Because he's a genius at marketing. And in the period of time when he was fortunate enough to make his money, people did not realize that what he was doing was ultimately very destructive for both national security and national competitiveness.
Give me your portrait of today's hacker.
I will give you Sherry Turkle's portrait of a hacker. Sherry Turkle wrote a wonderful book called [The Second Self:] Computers and the Human Spirit. It was about the original hackers. The original hackers were MIT students, individuals vastly endowed with great intelligence, selected by MIT as the best and the brightest in the nation. And they began playing with the first Dell computer. They began discovering that there were new and unusual things that you could do with computers that once were things that punched cards.
Hacking is about exploring. Hacking is about going where no one else has gone before. It is about finding new corners in cyberspace. It is about discovering new worlds, and finding different solutions. A good hack is about doing something better than it's ever been done before. That's why I'm here at the “Hackers in the Twenty-first Century” conference. And that's why I'm very upset that people don't understand that hackers are, in fact, a national resource. You can't create a hacker. Hackers are born; they are very special people. When the Israelis catch a hacker, they give him a job.
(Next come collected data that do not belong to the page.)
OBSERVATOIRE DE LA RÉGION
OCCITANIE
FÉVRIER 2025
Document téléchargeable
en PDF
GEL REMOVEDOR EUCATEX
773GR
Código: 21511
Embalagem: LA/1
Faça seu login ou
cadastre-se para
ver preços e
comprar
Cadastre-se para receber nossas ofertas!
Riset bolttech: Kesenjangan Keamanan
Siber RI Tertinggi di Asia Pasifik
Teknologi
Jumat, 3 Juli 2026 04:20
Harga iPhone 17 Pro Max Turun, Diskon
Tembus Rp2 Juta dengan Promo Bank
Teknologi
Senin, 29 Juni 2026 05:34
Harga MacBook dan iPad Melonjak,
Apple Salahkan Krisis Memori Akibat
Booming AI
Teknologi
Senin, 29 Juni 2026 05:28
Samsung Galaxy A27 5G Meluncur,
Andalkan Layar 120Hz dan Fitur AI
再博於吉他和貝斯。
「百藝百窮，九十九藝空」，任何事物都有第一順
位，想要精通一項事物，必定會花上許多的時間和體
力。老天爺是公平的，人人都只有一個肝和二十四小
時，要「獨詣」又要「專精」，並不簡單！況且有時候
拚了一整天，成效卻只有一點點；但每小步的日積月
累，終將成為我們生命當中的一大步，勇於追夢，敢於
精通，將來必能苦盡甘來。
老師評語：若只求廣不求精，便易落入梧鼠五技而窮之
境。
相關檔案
When the Americans catch a hacker, they kick him in the teeth and throw him in jail. And that's not good.
Have you noticed a change from the early days of the hacker community?
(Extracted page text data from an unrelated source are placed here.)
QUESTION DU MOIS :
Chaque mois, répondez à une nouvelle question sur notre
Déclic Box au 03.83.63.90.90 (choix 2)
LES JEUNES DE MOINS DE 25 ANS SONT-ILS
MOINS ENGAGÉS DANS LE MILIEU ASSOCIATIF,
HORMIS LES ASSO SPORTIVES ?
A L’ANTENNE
I've noticed two changes. The first change is within the hacker community itself. I am stunned to find that these thousand people who normally would have slept through the day and been a disorganized mob started this conference on time, had a program, and had mainstream speakers. Hackers have come of age. Hackers are now a power unto themselves, as a community–not an illegal community, not an unethical community–but as a community of vibrant knowledge that is able to express its views to the media and to others in articulate, structured way.
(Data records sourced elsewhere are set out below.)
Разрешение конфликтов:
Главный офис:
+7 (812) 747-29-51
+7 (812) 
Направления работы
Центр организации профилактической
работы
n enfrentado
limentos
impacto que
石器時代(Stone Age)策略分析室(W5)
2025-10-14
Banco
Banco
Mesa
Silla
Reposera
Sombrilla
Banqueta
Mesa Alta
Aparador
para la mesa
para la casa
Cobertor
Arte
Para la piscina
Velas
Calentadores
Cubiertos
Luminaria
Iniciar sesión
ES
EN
I've also seen a change in the private sector and in government. They still don't understand hackers. They still don't understand the communications and computing environment as well as they should. We've talked here about the abysmally ignorant federal regulators and the federal regulations that are completely inappropriate–1950s regulations for 1990s and year 2000 technology. But I clearly see that government and industry understand that hackers and the views that hackers represent are a force to be reckoned with. Therefore, over the next five to ten years, I anticipate that hackers will have a very beneficial influence on the safety and stability of cyberspace.
What about the FBI's National Infrastructure Protection program?
I know Michael Vatis well. He's a very good person, and what he's doing is important. We have to protect critical infrastructures, but in a distributed computing environment, [that] is not something that can be done by a central agency. It has to be done by the individual proprietors of individual computers. That is essentially a three-part solution.
Part one is that the government has to legislate what comprises “due diligence.” Software has to meet certain standards of safety and stability and reliability and transparency. The second part is that government has to test and certify that software, so that as a commonwealth interest, software is validated by the government as meeting those standards.
But the third and most important part is that the proprietors of the computers themselves must live up to a new standard of responsibility. You can't leave your computer connected to the world and not have firewalls. You can't send documents without encryption or other protection and expect them to remain private. So we ourselves have a responsibility. But our responsibility, although the most important, is only the third step. The first two steps have to be taken by government and by the private sector.